The battle to end Washington, D.C.’s controversial school voucher program is entering a critical phase.
A little background: The plan, pitched as an “experiment,” was initially authorized in 2004 for five years. Heavily promoted by the Bush administration, it passed the House of Representatives by a single vote six years ago on a night when many voucher opponents were away from the floor. Republicans held the vote open for more than 40 minutes to gather the necessary votes. It later cleared the Senate only as a result of a procedural move.
Since then, studies have shown that the program has been academically unsuccessful. It has also been marred by other problems – but ideologues in Congress won’t let it die.
Last week, U.S. Sen. Joseph Lieberman (I-Conn.) introduced an amendment to the jobs bill that would reauthorize the voucher plan. For a while it looked like Lieberman’s amendment might get a floor vote, but for various reasons that fell through.
Undeterred, Lieberman is casting around for another vehicle to keep the voucher program alive. The rumor is he might even attempt to attach it to a bill authorizing funding for the Federal Aviation Administration.
Although often described as a plan to help students and wrapped in the euphemism of a “scholarship program,” the voucher scheme is in reality little more than a massive subsidy to religious and other private schools.

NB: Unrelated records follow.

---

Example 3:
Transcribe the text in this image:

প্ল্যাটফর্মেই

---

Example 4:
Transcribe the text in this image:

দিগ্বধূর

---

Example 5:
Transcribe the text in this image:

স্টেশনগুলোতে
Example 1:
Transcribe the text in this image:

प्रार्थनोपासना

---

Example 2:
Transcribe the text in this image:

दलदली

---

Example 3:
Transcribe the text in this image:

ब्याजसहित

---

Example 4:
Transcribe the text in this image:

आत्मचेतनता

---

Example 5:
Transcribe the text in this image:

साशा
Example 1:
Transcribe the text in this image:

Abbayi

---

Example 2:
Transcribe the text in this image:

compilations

Changing demographics and ongoing economic uncertainties have led many religious groups, primarily the Catholic hierarchy, to shutter many private schools. This has distressed church leaders and some of their political allies. In that respect, the voucher plan is little more than a massive, taxpayer-funded bailout of religious institutions.

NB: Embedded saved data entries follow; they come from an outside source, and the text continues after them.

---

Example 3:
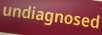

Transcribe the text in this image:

undiagnosed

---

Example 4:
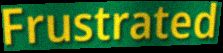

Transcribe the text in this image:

Frustrated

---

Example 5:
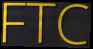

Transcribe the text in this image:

FTC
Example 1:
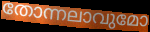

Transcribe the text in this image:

തോന്നലാവുമോ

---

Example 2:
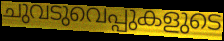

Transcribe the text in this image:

It’s worth remembering that religious schools play by their own rules. They can hire and fire staff according to religious criteria. If a teacher’s religious, political or personal choices offend the governing clerics, that teacher can be dismissed with no questions asked and no legal recourse available.
Religious schools can even discriminate against students. In Boulder, Colo., a Catholic school recently told the parents of a preschool student that the child is not welcome to return next year. What did the preschooler do to bring down such punishment? Nothing. School officials want the child out because the parents are lesbians.
Several teachers at Sacred Heart of Jesus Catholic School are angry over the decision, but school officials refuse to back down. The Archdiocese of Denver issued a statement reading, “Parents living in open discord with Catholic teaching in areas of faith and morals unfortunately choose by their actions to disqualify their children from enrollment.”
Private religious schools have the right to promulgate discriminatory rules like this, but the taxpayer shouldn’t be expected to subsidize such short-sighted and cruel policies.
Noxious forms of discrimination like this are just one reason to oppose vouchers. Voucher subsidies also violate religious liberty rights and distract us from the important work of education reform. No one disputes that D.C. has some troubled public schools. We need a solution that works for all of the kids – not a cop-out that allows a small percentage to attend religious institutions where they are indoctrinated courtesy of the taxpayer.
The Senate must reject Lieberman’s gambit.